The all-conquering single-core/single-thread speed demon that is the Intel Core i9-12900K has taken up the top position in the desktop chart, with an astonishing score of 4,255 points. This is only based on the testing of four samples so the margin for error is still high, although that also means the score could even get higher, which is what happened with the Apple M1 earlier this year. The i9-12900K’s score places it +9.69% ahead of the nearest Apple Silicon rival, the 10-core M1 Pro.
Arguably the star of the show here is actually the Intel Core i5-12600K, especially as its MSRP of US$289 is so much lower than the US$589 MSRP listed for the i9-12900K, which is actually selling in some places for nearly US$900. The score for the i5-12600K is a very credible 4,067 points, although the margin for error here is even higher as it is based on a single sample appearance. The 10-core Alder Lake part has a significant turbo boost advantage over the Apple Silicon and can reach a 4.9 GHz clock rate.
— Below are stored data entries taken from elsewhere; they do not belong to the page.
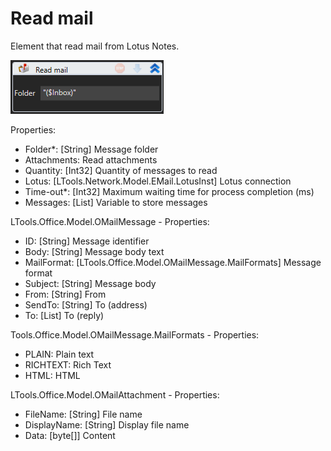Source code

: # Read mail

Element that read mail from Lotus Notes.

![](<../../../../.gitbook/assets/image (296).png>)

Properties:

* Folder\*: \[String] Message folder
* Attachments: Read attachments
* Quantity: \[Int32] Quantity of messages to read
* Lotus: \[LTools.Network.Model.EMail.LotusInst] Lotus connection
* Time-out\*: \[Int32] Maximum waiting time for process completion (ms)
* Messages: \[List] Variable to store messages

LTools.Office.Model.OMailMessage - Properties:

* ID: \[String] Message identifier
* Body: \[String] Message body text
* MailFormat: \[LTools.Office.Model.OMailMessage.MailFormats] Message format
* Subject: \[String] Message body
* From: \[String] From
* SendTo: \[String] To (address)
* To: \[List] To (reply)

Tools.Office.Model.OMailMessage.MailFormats - Properties:

* PLAIN: Plain text
* RICHTEXT: Rich Text
* HTML: HTML

LTools.Office.Model.OMailAttachment - Properties:

* FileName: \[String] File name
* DisplayName: \[String] Display file name
* Data: \[byte\[]] Content

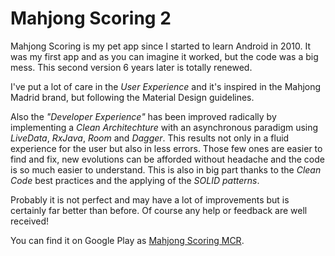 # Mahjong Scoring 2

Mahjong Scoring is my pet app since I started to learn Android in 2010. It was my first app and as you can imagine it worked, but the code was a big mess. This second version 6 years later is totally renewed. 

I've put a lot of care in the _User Experience_ and it's inspired in the Mahjong Madrid brand, but following the Material Design guidelines.

Also the _"Developer Experience"_ has been improved radically by implementing a *Clean Architechture* with an asynchronous paradigm using *LiveData*, *RxJava*, *Room* and *Dagger*.
This results not only in a fluid experience for the user but also in less errors. Those few ones are easier to find and fix, new evolutions can be afforded without headache and the code is so much easier to understand. This is also in big part thanks to the *Clean Code* best practices and the applying of the *SOLID patterns*.

Probably it is not perfect and may have a lot of improvements but is certainly far better than before.
Of course any help or feedback are well received!

You can find it on Google Play as [Mahjong Scoring MCR](https://play.google.com/store/apps/details?id=com.mahjongscoring.activities).
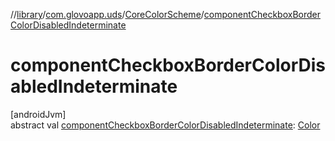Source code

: //[library](../../../index.md)/[com.glovoapp.uds](../index.md)/[CoreColorScheme](index.md)/[componentCheckboxBorderColorDisabledIndeterminate](component-checkbox-border-color-disabled-indeterminate.md)

# componentCheckboxBorderColorDisabledIndeterminate

[androidJvm]\
abstract val [componentCheckboxBorderColorDisabledIndeterminate](component-checkbox-border-color-disabled-indeterminate.md): [Color](https://developer.android.com/reference/kotlin/androidx/compose/ui/graphics/Color.html)
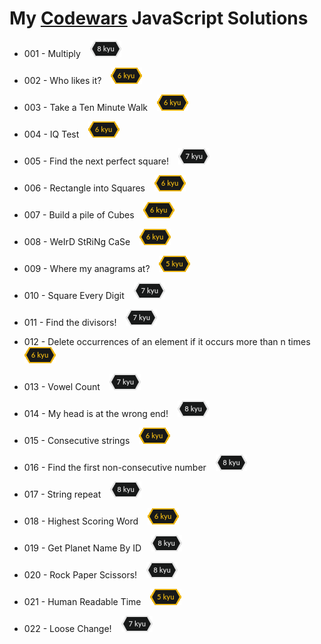 # My [Codewars](https://www.codewars.com) JavaScript Solutions

* 001 - Multiply &ensp; ![8kyu badge](./.codewars-badges/8kyu.png)

* 002 - Who likes it? &ensp; ![6kyu badge](./.codewars-badges/6kyu.png)

* 003 - Take a Ten Minute Walk &ensp; ![6kyu badge](./.codewars-badges/6kyu.png)

* 004 - IQ Test &ensp; ![6kyu badge](./.codewars-badges/6kyu.png)

* 005 - Find the next perfect square! &ensp; ![7kyu badge](./.codewars-badges/7kyu.png)

* 006 - Rectangle into Squares &ensp; ![6kyu badge](./.codewars-badges/6kyu.png)

* 007 - Build a pile of Cubes &ensp; ![6kyu badge](./.codewars-badges/6kyu.png)

* 008 - WeIrD StRiNg CaSe &ensp; ![6kyu badge](./.codewars-badges/6kyu.png)

* 009 - Where my anagrams at? &ensp; ![5kyu badge](./.codewars-badges/5kyu.png)

* 010 - Square Every Digit &ensp; ![7kyu badge](./.codewars-badges/7kyu.png)

* 011 - Find the divisors!  &ensp; ![7kyu badge](./.codewars-badges/7kyu.png)

* 012 - Delete occurrences of an element if it occurs more than n times  &ensp; ![6kyu badge](./.codewars-badges/6kyu.png)

* 013 - Vowel Count  &ensp; ![7kyu badge](./.codewars-badges/7kyu.png)

* 014 - My head is at the wrong end!  &ensp; ![8kyu badge](./.codewars-badges/8kyu.png)

* 015 - Consecutive strings  &ensp; ![6kyu badge](./.codewars-badges/6kyu.png)

* 016 - Find the first non-consecutive number  &ensp; ![8kyu badge](./.codewars-badges/8kyu.png)

* 017 - String repeat  &ensp; ![8kyu badge](./.codewars-badges/8kyu.png)

* 018 - Highest Scoring Word  &ensp; ![6kyu badge](./.codewars-badges/6kyu.png)

* 019 - Get Planet Name By ID  &ensp; ![8kyu badge](./.codewars-badges/8kyu.png)

* 020 - Rock Paper Scissors!  &ensp; ![8kyu badge](./.codewars-badges/8kyu.png)

* 021 - Human Readable Time  &ensp; ![5kyu badge](./.codewars-badges/5kyu.png)

* 022 - Loose Change!  &ensp; ![7kyu badge](./.codewars-badges/7kyu.png)
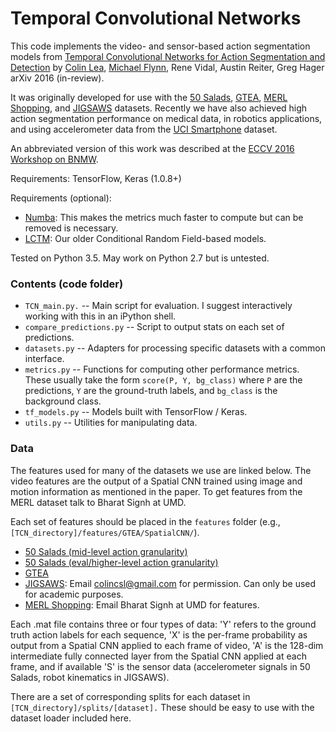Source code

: # Temporal Convolutional Networks

This code implements the video- and sensor-based action segmentation models from [Temporal Convolutional Networks for Action Segmentation and Detection](https://arxiv.org/abs/1611.05267) by
[Colin Lea](http://colinlea.com/), [Michael Flynn](https://zo7.github.io/), Rene Vidal, Austin Reiter, Greg Hager 
arXiv 2016 (in-review). 

It was originally developed for use with the [50 Salads](http://cvip.computing.dundee.ac.uk/datasets/foodpreparation/50salads/), [GTEA](http://ai.stanford.edu/~alireza/GTEA/), [MERL Shopping](http://www.merl.com/demos/merl-shopping-dataset), and [JIGSAWS](http://cirl.lcsr.jhu.edu/research/hmm/datasets/jigsaws_release/) datasets. Recently we have also achieved high action segmentation performance on medical data, in robotics applications, and using accelerometer data from the [UCI Smartphone](https://archive.ics.uci.edu/ml/datasets/Human+Activity+Recognition+Using+Smartphones) dataset.

An abbreviated version of this work was described at the [ECCV 2016  Workshop on BNMW](http://bravenewmotion.github.io/).

Requirements: TensorFlow, Keras (1.0.8+)

Requirements (optional): 
* [Numba](http://numba.pydata.org/): This makes the metrics much faster to compute but can be removed is necessary.
* [LCTM](https://github.com/colincsl/LCTM): Our older Conditional Random Field-based models.

Tested on Python 3.5. May work on Python 2.7 but is untested.


### Contents (code folder)

* `TCN_main.py.` -- Main script for evaluation. I suggest interactively working with this in an iPython shell.
* `compare_predictions.py` -- Script to output stats on each set of predictions.
* `datasets.py` -- Adapters for processing specific datasets with a common interface.
* `metrics.py` -- Functions for computing other performance metrics. These usually take the form `score(P, Y, bg_class)` where `P` are the predictions, `Y` are the ground-truth labels, and `bg_class` is the background class.
* `tf_models.py` -- Models built with TensorFlow / Keras.
* `utils.py` -- Utilities for manipulating data.

### Data

The features used for many of the datasets we use are linked below. The video features are the output of a Spatial CNN trained using image and motion information as mentioned in the paper. To get features from the MERL dataset talk to Bharat Signh at UMD.

Each set of features should be placed in the ``features`` folder (e.g., `[TCN_directory]/features/GTEA/SpatialCNN/`). 

* [50 Salads (mid-level action granularity)](https://drive.google.com/open?id=0B2EDVAtaGbOtUTJpdWxOc0pEaEk)
* [50 Salads (eval/higher-level action granularity)](https://drive.google.com/open?id=0B2EDVAtaGbOtUUFISWNxMjFBQkk)
* [GTEA](https://drive.google.com/open?id=0B2EDVAtaGbOtZWpLZmo0dURHdU0)
* [JIGSAWS](https://cirl.lcsr.jhu.edu/research/hmm/datasets/jigsaws_release/): Email colincsl@gmail.com for permission. Can only be used for academic purposes. 
* [MERL Shopping](http://www.merl.com/demos/merl-shopping-dataset): Email Bharat Signh at UMD for features.

Each .mat file contains three or four types of data: 'Y' refers to the ground truth action labels for each sequence, 'X' is the per-frame probability as output from a Spatial CNN applied to each frame of video, 'A' is the 128-dim intermediate fully connected layer from the Spatial CNN applied at each frame, and if available 'S' is the sensor data (accelerometer signals in 50 Salads, robot kinematics in JIGSAWS). 

There are a set of corresponding splits for each dataset in `[TCN_directory]/splits/[dataset].` These should be easy to use with the dataset loader included here.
While the chart looks very healthy for Alder Lake, and it certainly seems like an incredible initial appearance by the Intel Core i9-12900K and i5-12600K on the surface, there is one factor that cannot be ignored – power draw. Although the individual PassMark records for the M1 Pro and M1 Max don’t mention TDP (M1 is listed at 15.1 W), a thorough examination courtesy of AnandTech has shown that single-thread workloads don’t require much power at all and the highest draw was 92 W in a CPU/GPU stress test (M1 Max in MacBook Pro 16). The i5-12600K has a recorded typical TDP of 150 W and the i9-12900K hits 241 W according to their PassMark listings.